Luckily for us, we have Brian Eckert and Into the Vortex to give us what I know we all want-: a realistic portrayal of a path forward led by an alpha-chad who woke up one day after decades asleep at the wheel of the system. Don’t get me wrong; this isn’t some guide to victory if only the right man reads it, no. It’s a damn good book, though, and you should read it. I’ll let this excerpt from book two tell you why:

If there is a message I take out of the experience, it’s that you need to follow the story wherever it goes. The story has a life of its own. Things have a life of their own. We need to let them develop. But we don’t. We kill them when they are in infancy. Our preconceptions arrest their development. They are stillborn.

Which is the one thing this story is not. It lives and breathes with the same fiery bellows that has sharpened the iron of the greatest men in our history: Socrates, Paul, Nathan Hale. And Brian Eckert serves as a crucible for their collective spirits to be channeled through Zayne Moxley.

Drawn away from society and into the unknown other, Moxley undertakes subtle transformations from pop culture talking head to new age cult lord of incels and NEETs. A John McAfee of sorts with designs on spiritual awakening instead of drugs and women, though there are plenty of drugs and women. And aliens. How could I not mention the aliens? If you’re a new age huckster masquerading as a spiritual guru or an /x/file hell-bent on having his days consumed by tulpa-filled Tantric sex and nights overran by a dozen succubi, the esoteric bits in this book will have something that appeals to you.
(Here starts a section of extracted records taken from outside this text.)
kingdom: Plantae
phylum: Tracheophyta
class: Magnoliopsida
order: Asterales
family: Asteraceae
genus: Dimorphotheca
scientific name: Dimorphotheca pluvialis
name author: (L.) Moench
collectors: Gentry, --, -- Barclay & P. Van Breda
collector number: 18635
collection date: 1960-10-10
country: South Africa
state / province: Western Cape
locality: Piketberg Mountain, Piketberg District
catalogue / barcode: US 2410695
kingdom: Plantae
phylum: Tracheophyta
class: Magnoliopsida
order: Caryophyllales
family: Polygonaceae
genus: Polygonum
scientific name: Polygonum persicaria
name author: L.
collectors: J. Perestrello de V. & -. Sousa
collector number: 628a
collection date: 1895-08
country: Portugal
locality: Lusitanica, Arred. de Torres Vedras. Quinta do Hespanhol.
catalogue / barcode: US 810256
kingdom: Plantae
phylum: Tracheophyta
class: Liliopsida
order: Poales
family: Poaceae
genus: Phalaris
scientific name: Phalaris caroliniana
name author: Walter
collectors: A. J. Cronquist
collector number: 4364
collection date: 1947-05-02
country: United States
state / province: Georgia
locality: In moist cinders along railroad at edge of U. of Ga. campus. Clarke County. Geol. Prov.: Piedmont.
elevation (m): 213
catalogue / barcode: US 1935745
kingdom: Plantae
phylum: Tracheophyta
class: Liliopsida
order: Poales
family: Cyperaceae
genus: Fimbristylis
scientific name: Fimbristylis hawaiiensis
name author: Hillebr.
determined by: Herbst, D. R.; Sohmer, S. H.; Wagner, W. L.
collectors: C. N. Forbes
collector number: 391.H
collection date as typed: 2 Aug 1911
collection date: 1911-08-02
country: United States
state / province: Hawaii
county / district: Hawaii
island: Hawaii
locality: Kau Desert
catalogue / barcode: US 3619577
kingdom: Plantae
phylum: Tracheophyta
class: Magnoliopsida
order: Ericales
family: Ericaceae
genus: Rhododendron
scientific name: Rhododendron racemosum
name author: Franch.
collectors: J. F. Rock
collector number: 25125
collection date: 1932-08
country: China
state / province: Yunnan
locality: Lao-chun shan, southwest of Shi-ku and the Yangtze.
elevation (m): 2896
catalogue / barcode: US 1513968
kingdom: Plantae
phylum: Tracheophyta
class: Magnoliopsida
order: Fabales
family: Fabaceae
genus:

Eckert’s takes on the commercialization of nature as well as the bureaucratic bloat and social overreach of multinational corporations’ quasi-totalitarian methods toe the line between prophetic visions of near-dystopian futures and satirical takes on the current political climate. The blending of these two elements is the core feature of the story that I enjoyed the most and also found the most maddening. Is the end nigh, or is this the end? Eckert doesn’t answer that question, but he sure as hell leaves you confused as to the answer after you finish the book. And above all this sits alpha-chad Zayne Moxley, whose aloof demeanor and sense of whimsy pokes endless holes in the safety bubble supposedly being cast all around him until it eventually pops in a whirlwind and leaves you pleasantly satisfied with the ending.

I have already given a copy of Into the Vortex to a friend to read and gave him instructions to pass it on to another of our buddies when he is finished.